• 6098 Sayılı Kanunda Yer Alan Madde Gerekçesi

    818 sayılı Borçlar Kanununun 333 üncü maddesini kısmen karşılamaktadır.

    Tasarının üç fıkradan oluşan 406 ncı maddesinde, işçinin ücret alacağının korunması düzenlenmektedir.

    818 sayılı Borçlar Kanununun 333 üncü maddesinin kenar başlığında kullanılan “5. Mahsup” şeklindeki ibare, Tasarıda “b. Ücretin korunması” şekline dönüştürülmüştür.

    Maddenin birinci fıkrasında, ücretin, sözleşmeyle aksi kararlaştırılmadıkça, işyerinde veya özel olarak açılan bir banka hesabına ödeneceği; her ödeme döneminde işçiye hesap pusulası verileceği belirtilmiştir. Nitekim, 4857 sayılı İş Kanununun 32 nci maddesinin birinci fıkrasında “Genel anlamda ücret bir kimseye bir iş karşılığında işveren veya üçüncü kişiler tarafından sağlanan ve para ile ödenen tutardır.” denildiği gibi, ikinci fıkrasında da “Ücret, kural olarak, Türk parası ile işyerinde veya özel olarak açılan bir banka hesabına ödenir. Ücret yabancı para olarak kararlaştırılmış ise ödeme günündeki rayice göre Türk parası ile ödenebilir.” denilmiştir. Aynı Kanunun 37 nci maddesinde de işçiye ücretine ilişkin bir hesap pusulası verileceği öngörülmüştür.
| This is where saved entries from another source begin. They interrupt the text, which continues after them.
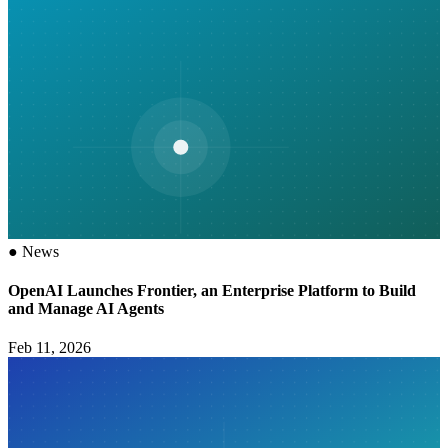
●
News
OpenAI Launches Frontier, an Enterprise Platform to Build
and Manage AI Agents
Feb 11, 2026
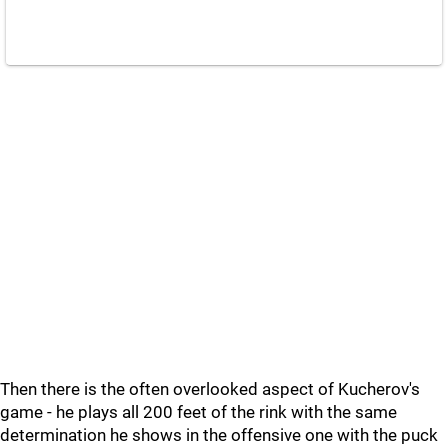
Then there is the often overlooked aspect of Kucherov's
game - he plays all 200 feet of the rink with the same
determination he shows in the offensive one with the puck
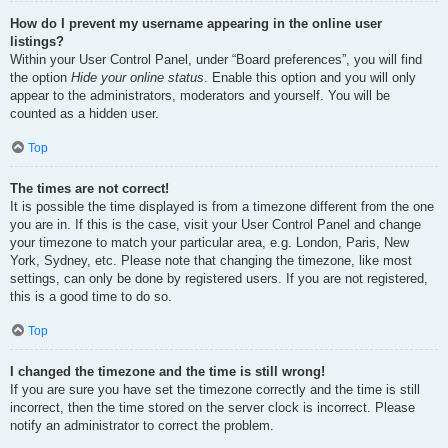
How do I prevent my username appearing in the online user
listings?
Within your User Control Panel, under “Board preferences”, you will find
the option
Hide your online status
. Enable this option and you will only
appear to the administrators, moderators and yourself. You will be
counted as a hidden user.
Top
The times are not correct!
It is possible the time displayed is from a timezone different from the one
you are in. If this is the case, visit your User Control Panel and change
your timezone to match your particular area, e.g. London, Paris, New
York, Sydney, etc. Please note that changing the timezone, like most
settings, can only be done by registered users. If you are not registered,
this is a good time to do so.
Top
I changed the timezone and the time is still wrong!
If you are sure you have set the timezone correctly and the time is still
incorrect, then the time stored on the server clock is incorrect. Please
notify an administrator to correct the problem.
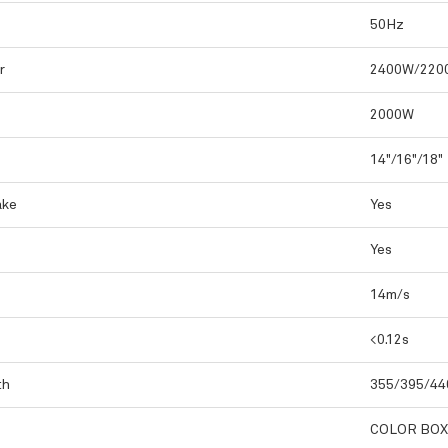
50Hz
r
2400W/220
2000W
14"/16"/18"
ake
Yes
Yes
14m/s
<0.12s
th
355/395/4
COLOR BOX(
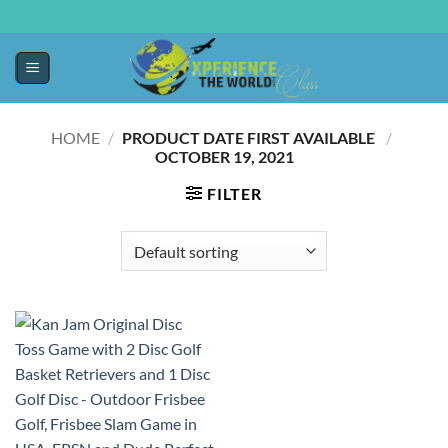
HOME
/
PRODUCT DATE FIRST AVAILABLE ‏
/
OCTOBER 19, 2021
FILTER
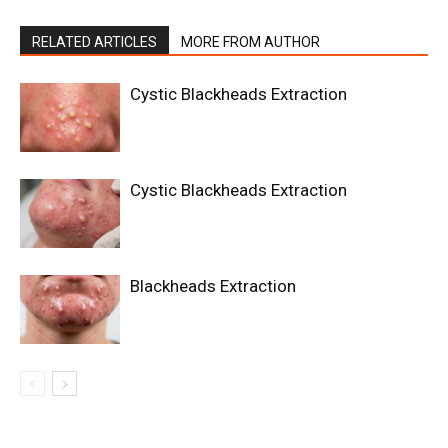
RELATED ARTICLES
MORE FROM AUTHOR
Cystic Blackheads Extraction
Cystic Blackheads Extraction
Blackheads Extraction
    Maddenin ikinci fıkrasına göre, işveren, işçiden olan alacağı ile ücret borcunu işçinin rızası olmadıkça takas edemeyecektir. Ancak, işçinin kasten sebebiyet verdiği bir zarardan doğan alacaklar, ücretin haczedilebilir kısmı kadar takas edilebilecektir. Buna göre, işçi rıza gösterirse, işverenin ondan olan alacağını işçiye olan ücret borcuyla takas etmesi mümkündür. İşçi alacaklarının takas edilmesi yasağı 818 sayılı Borçlar Kanununun 123 üncü maddesinde ve bunu karşılayan Tasarının 143 üncü maddesinde de öngörülmüştür. Ancak söz konusu düzenlemelerden farklı olarak Tasarıda, bu yasağın işçinin kasten sebebiyet verdiği bir zarardan doğan işveren alacağı için uygulanmayacağı ve bu durumda işçinin ücretinin haczedilebilir kısmının, işverenin uğradığı zarardan doğan alacağıyla takas edilebileceği kabul edilmiştir.
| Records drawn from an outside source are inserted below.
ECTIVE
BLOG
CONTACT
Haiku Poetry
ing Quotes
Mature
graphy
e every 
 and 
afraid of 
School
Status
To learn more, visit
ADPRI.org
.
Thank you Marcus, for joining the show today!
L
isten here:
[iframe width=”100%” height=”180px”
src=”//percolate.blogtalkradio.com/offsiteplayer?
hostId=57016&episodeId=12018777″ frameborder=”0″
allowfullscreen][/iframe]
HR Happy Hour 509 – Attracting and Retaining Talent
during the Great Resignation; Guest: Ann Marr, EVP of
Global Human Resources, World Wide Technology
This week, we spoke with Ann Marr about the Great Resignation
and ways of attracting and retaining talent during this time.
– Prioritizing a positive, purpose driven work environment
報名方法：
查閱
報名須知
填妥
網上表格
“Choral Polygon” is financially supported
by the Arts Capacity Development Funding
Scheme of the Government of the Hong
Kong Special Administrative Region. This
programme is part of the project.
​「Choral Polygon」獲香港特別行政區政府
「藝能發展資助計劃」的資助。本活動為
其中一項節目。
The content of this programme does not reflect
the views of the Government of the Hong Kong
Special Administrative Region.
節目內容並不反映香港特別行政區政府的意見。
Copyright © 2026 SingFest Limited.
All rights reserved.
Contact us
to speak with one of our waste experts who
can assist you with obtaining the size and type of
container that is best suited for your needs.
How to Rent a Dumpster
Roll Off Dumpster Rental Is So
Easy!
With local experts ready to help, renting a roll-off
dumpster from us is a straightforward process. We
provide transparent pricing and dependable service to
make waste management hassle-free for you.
    Borçlunun ücret ya da maaşının ne kadarlık kısmının haczedilebileceği hususu 9/6/1932 tarihli ve 2004 sayılı İcra ve İflâs Kanununun 83 üncü maddesinin ikinci fıkrasında belirlenmiştir. Buna göre “Ancak haczolunacak miktar bunların dörtte birinden az olamaz. Birden fazla haciz var ise sıraya konur. Sırada önde olan haczin kesintisi bitmedikçe sonraki haciz için kesintiye geçilemez.” denilmiştir.

    Maddenin son fıkrasında, ücretin işveren yararına kullanılması konusundaki anlaşmaların geçersiz olduğu hükme bağlanmıştır. Bunun sonucu olarak, işveren, ücret ödemesini, meselâ işçiye, belirli bir işyerinde veya kendi fabrikasında üretilen, satılan ya da dağıtımı yapılan ürünleri satın alma koşuluna bağlayamaz.

    Maddenin düzenlenmesinde, kaynak İsviçre Borçlar Kanununun 323b maddesi göz önünde tutulmuştur. Ancak, bu maddenin ikinci fıkrasında kasten verilen zararlar bakımından öngörülen “sınırsız takas imkânı” Tasarıya alınmamış, bunun yerine, Borçlar Kanununun hizmet sözleşmesine ilişkin hükümlerine tâbi olarak çalışanların durumları dikkate alınarak, daha fazla korunmaları amacıyla, takas imkânının “ücretin haczedilebilir kısmı” ile sınırlandırılması uygun görülmüştür.